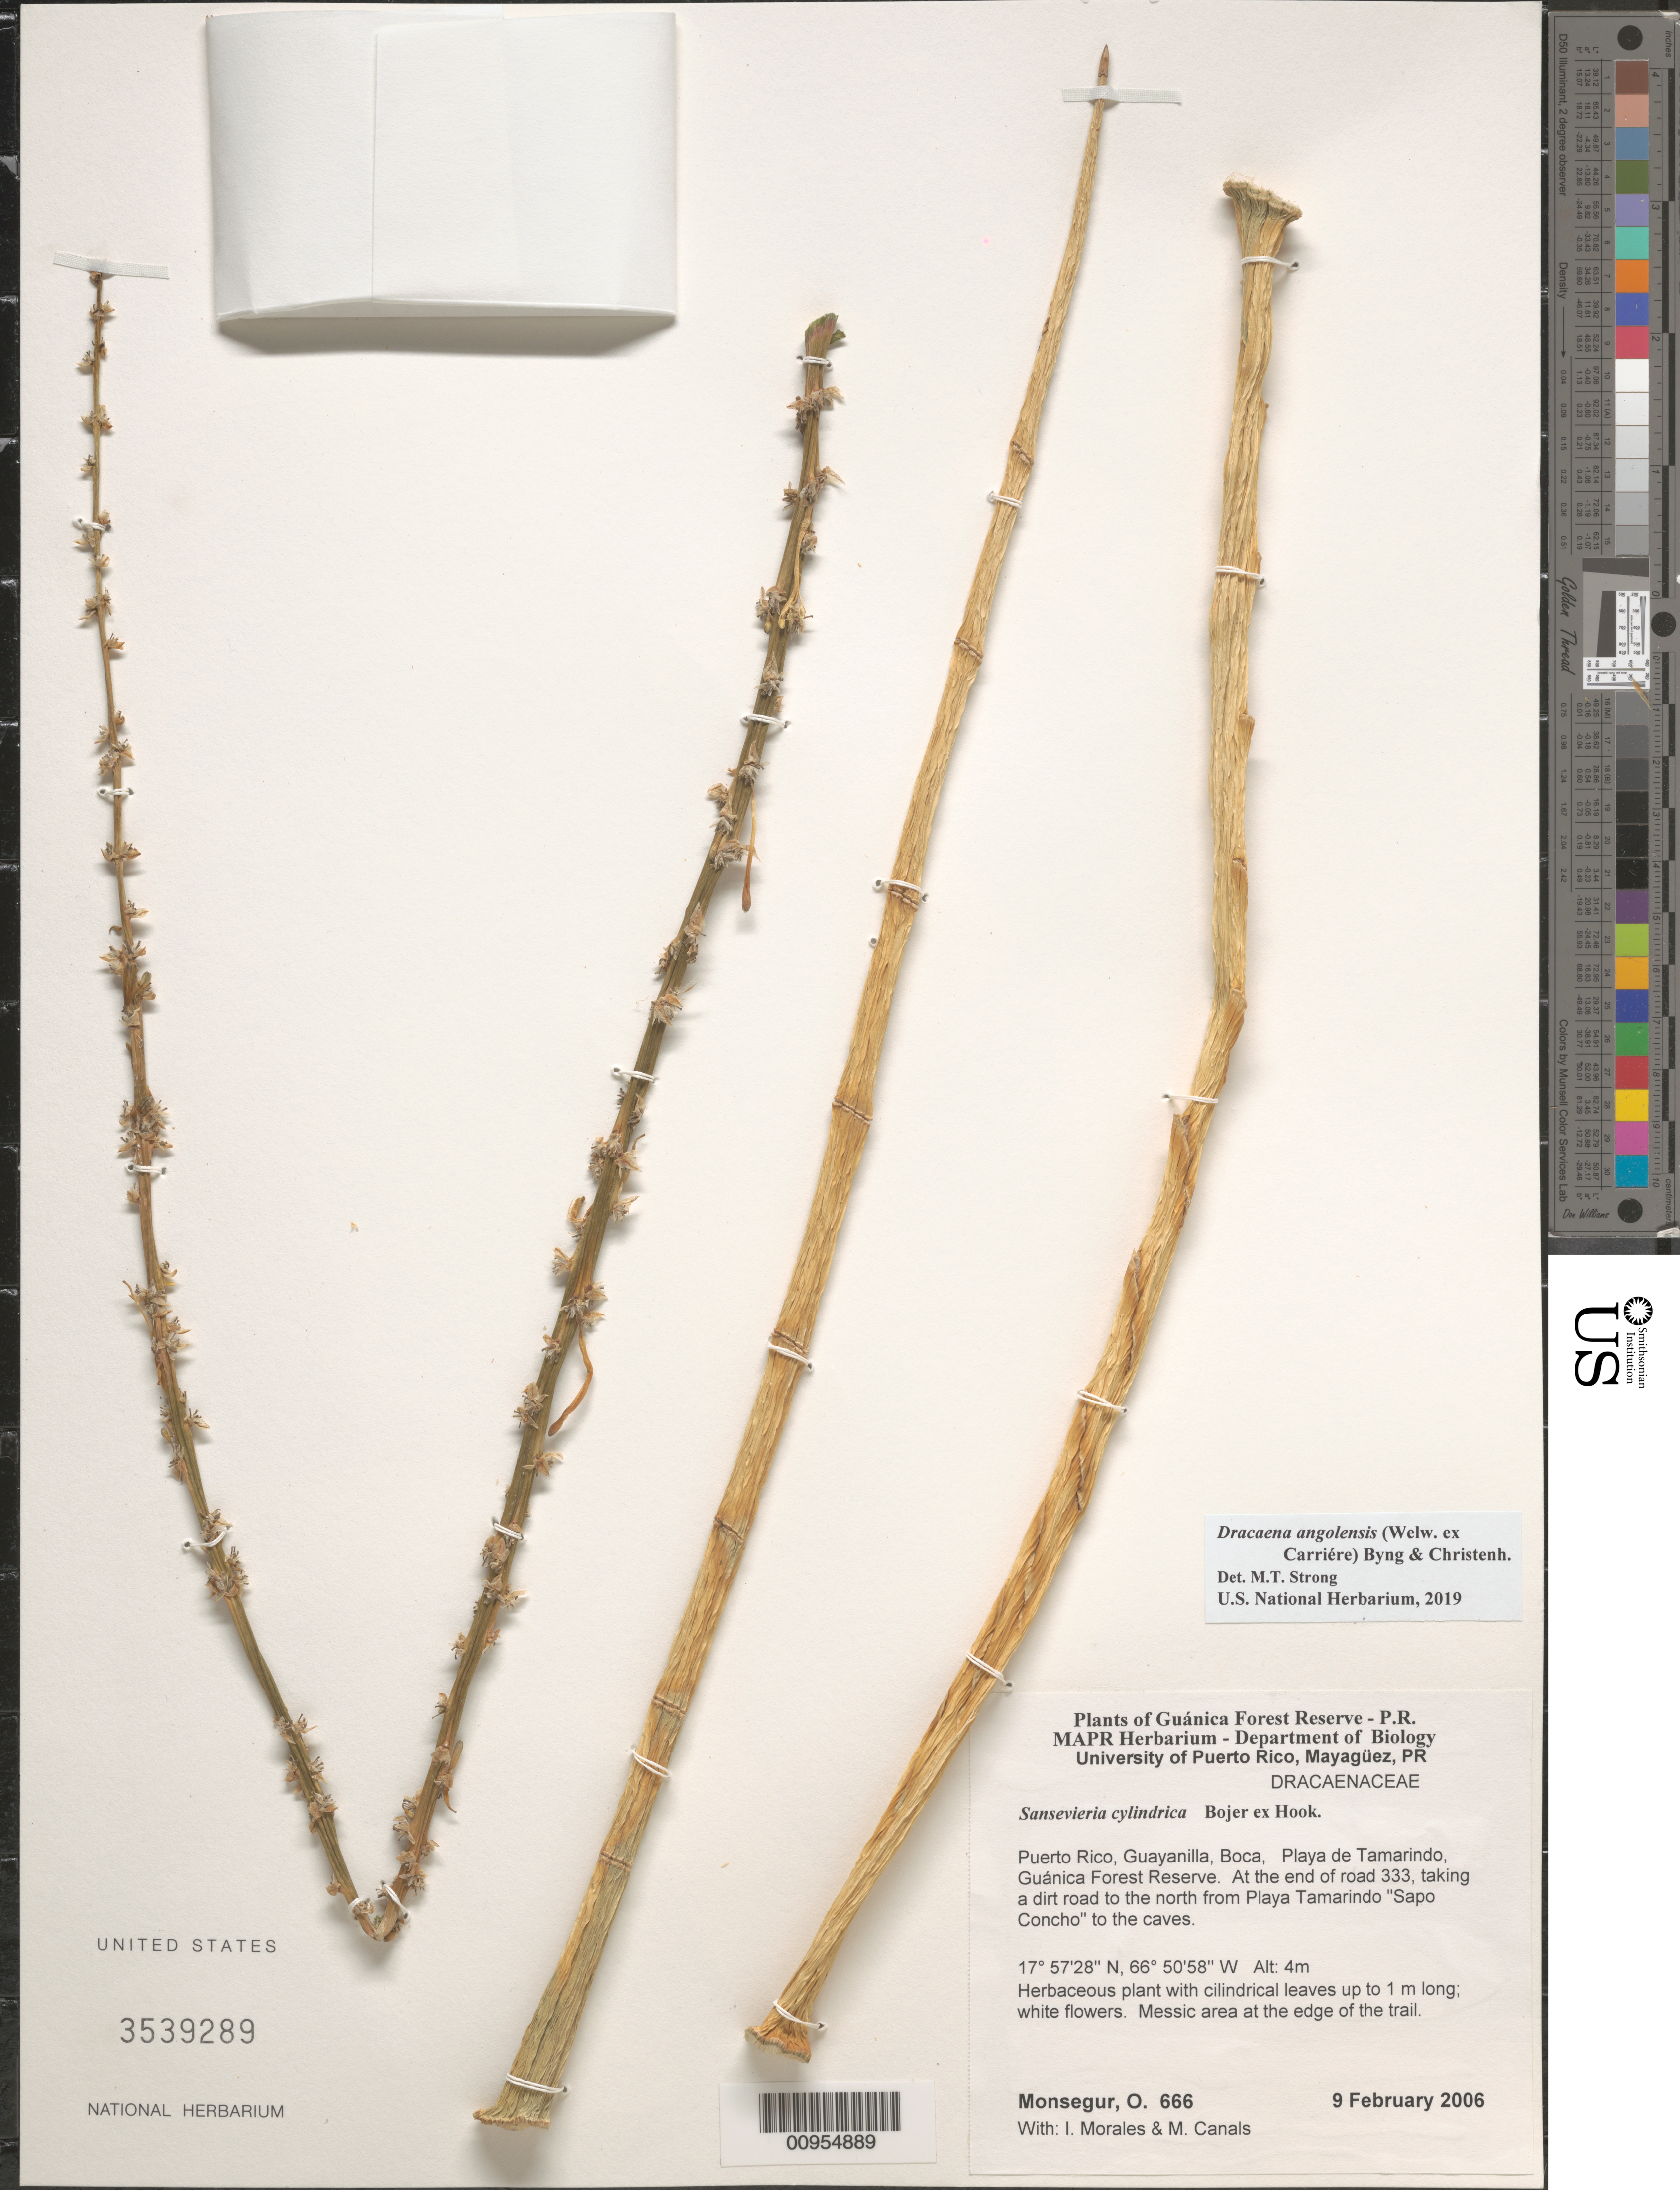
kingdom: Plantae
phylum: Tracheophyta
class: Liliopsida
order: Asparagales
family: Asparagaceae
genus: Dracaena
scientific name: Dracaena angolensis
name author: (Welw. ex Carrière) Byng & Christenh.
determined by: Strong, Mark T., (BOT), Smithsonian Institution - National Museum of Natural History (UNITED STATES)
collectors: O. Monsegur, M. Canals & I. Morales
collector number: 666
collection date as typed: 09 Feb 2006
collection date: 2006-02-09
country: Puerto Rico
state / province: Guayanilla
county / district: Boca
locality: Guánica Forest Reserve. Playa de Tamarindo, at the end of road 333, taking a dirt road to the north from Playa Tamarindo "Sapo Concho" to the caves.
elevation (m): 4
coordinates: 17.57276, 66.50575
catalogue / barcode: US 3539289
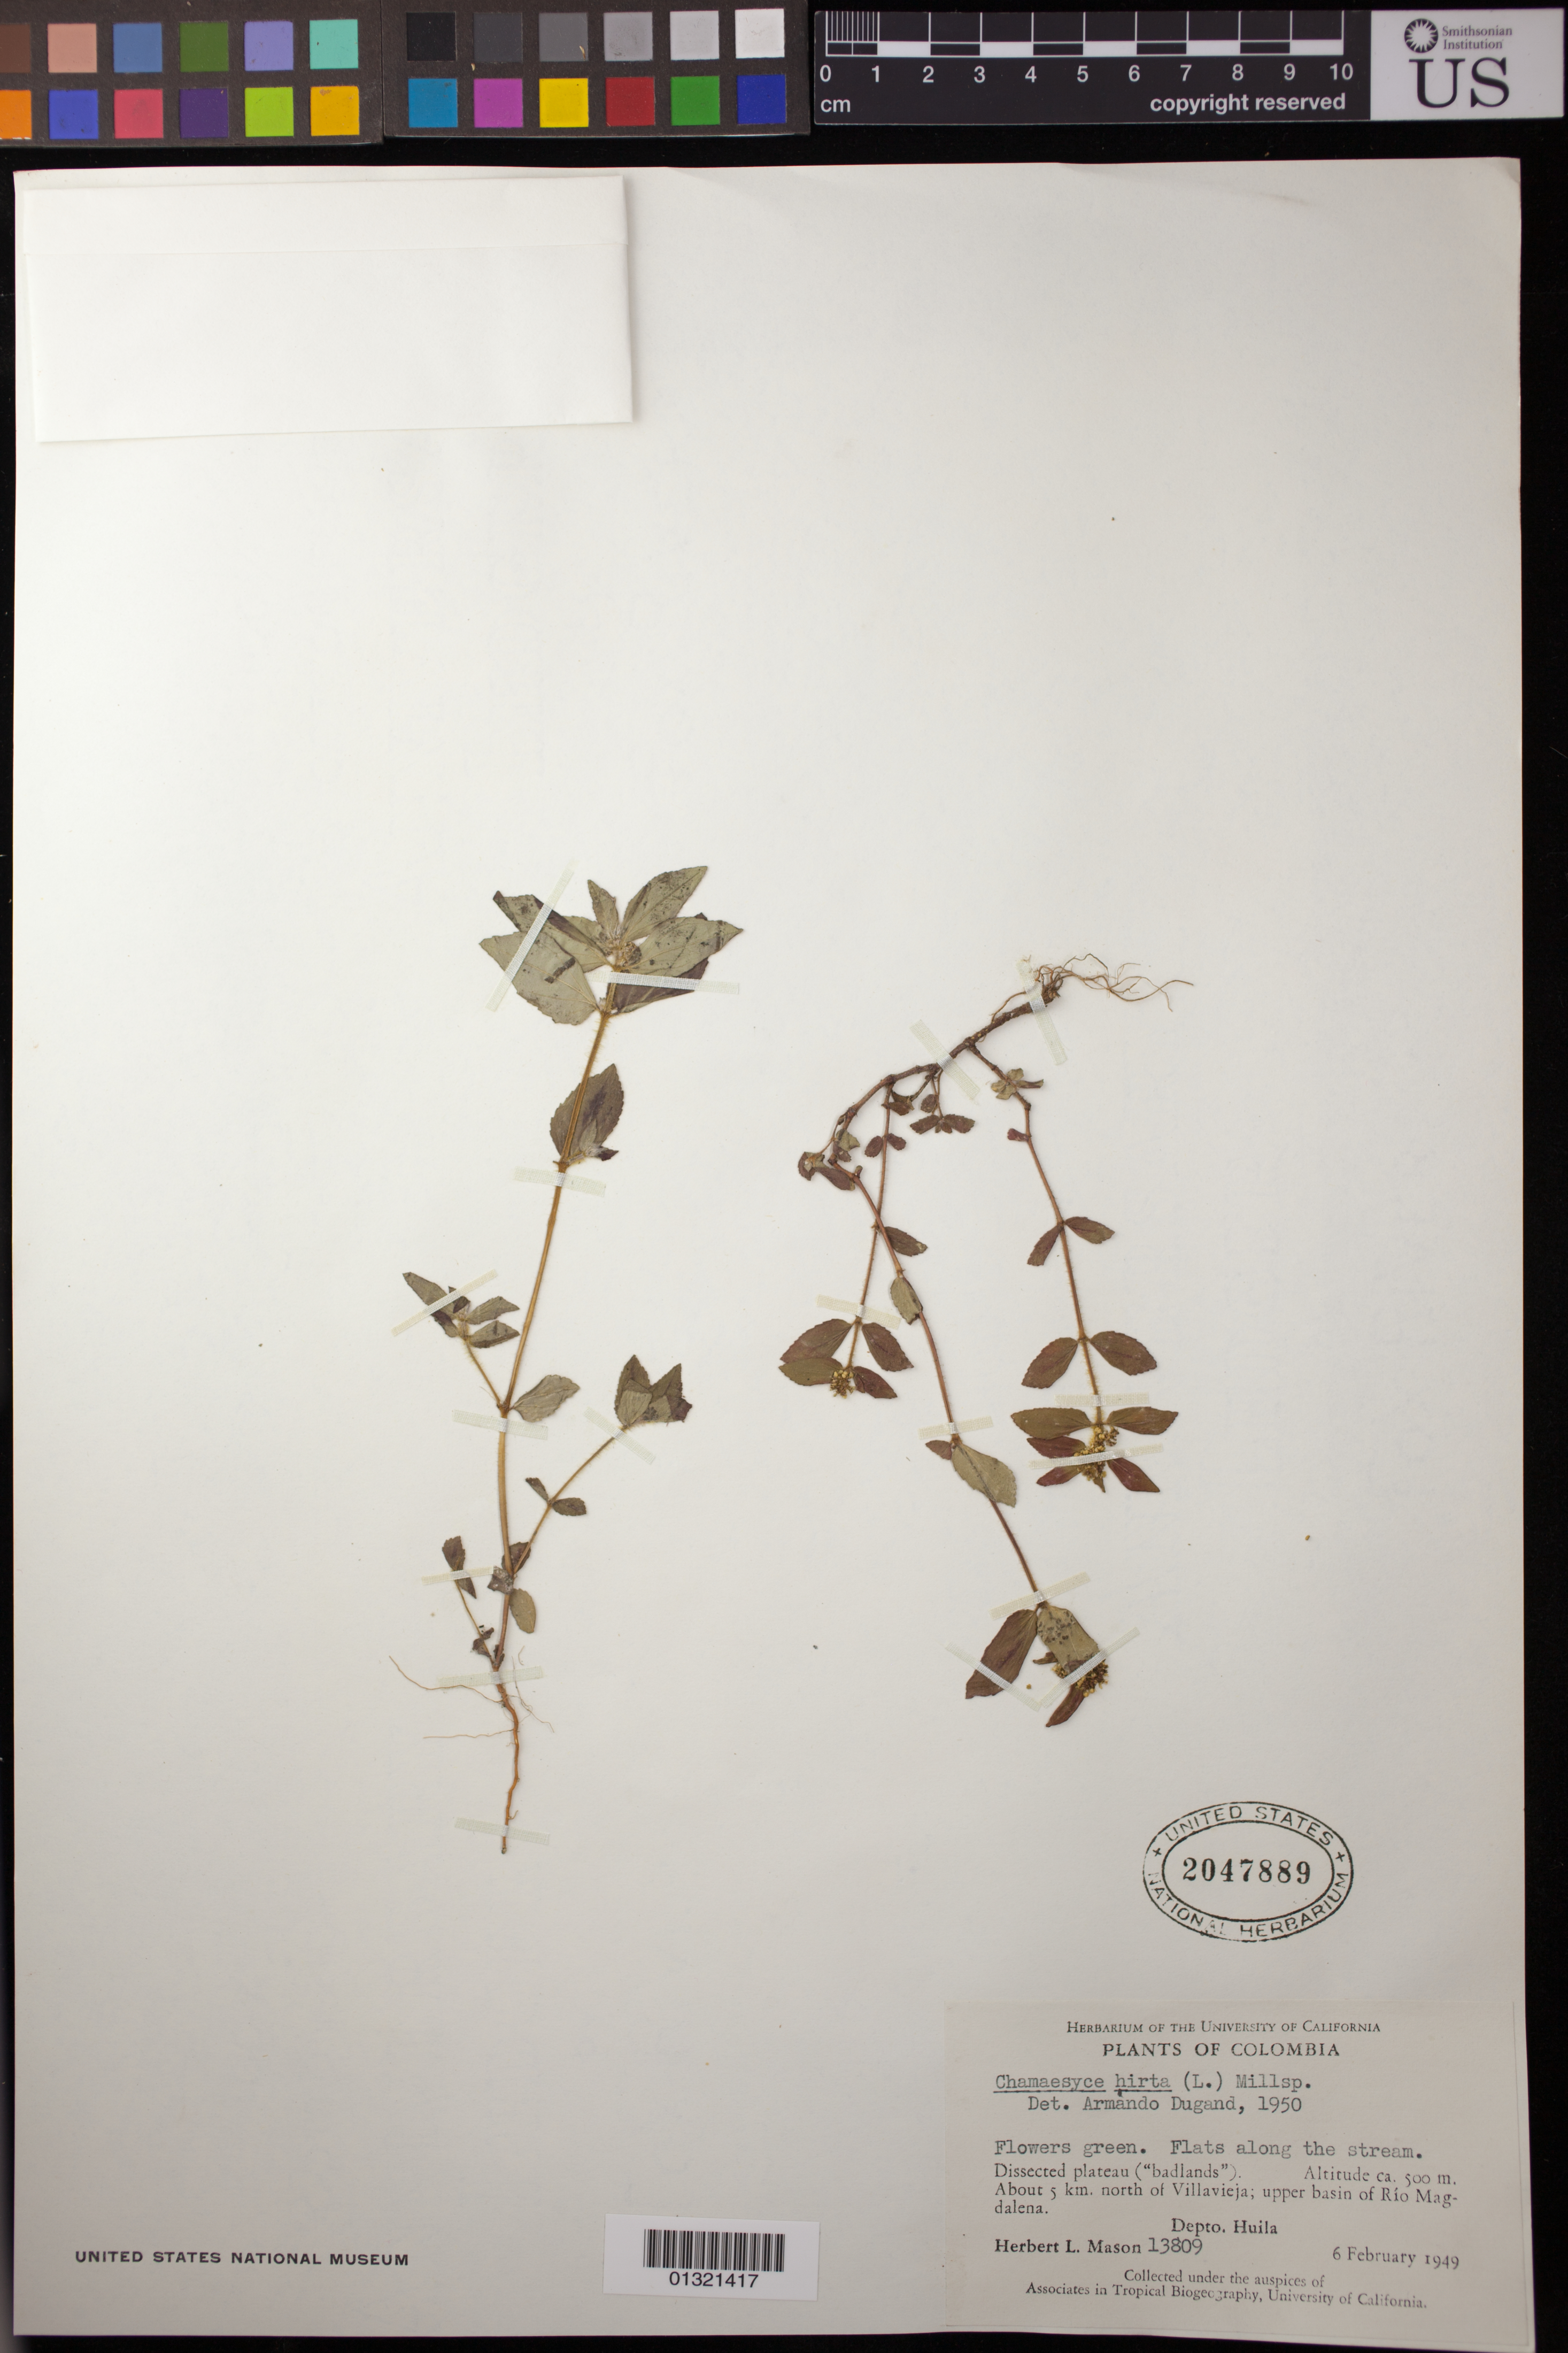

········

◆ Short task ◆
Write out word for word the part of the listing above that opens with the line containing "collection date: 2006-02-09" and runs to the end of the listing. Leave the pictures out.

◆ Response to the task ◆
collection date: 2006-02-09
country: Puerto Rico
state / province: Guayanilla
county / district: Boca
locality: Guánica Forest Reserve. Playa de Tamarindo, at the end of road 333, taking a dirt road to the north from Playa Tamarindo "Sapo Concho" to the caves.
elevation (m): 4
coordinates: 17.57276, 66.50575
catalogue / barcode: US 3539289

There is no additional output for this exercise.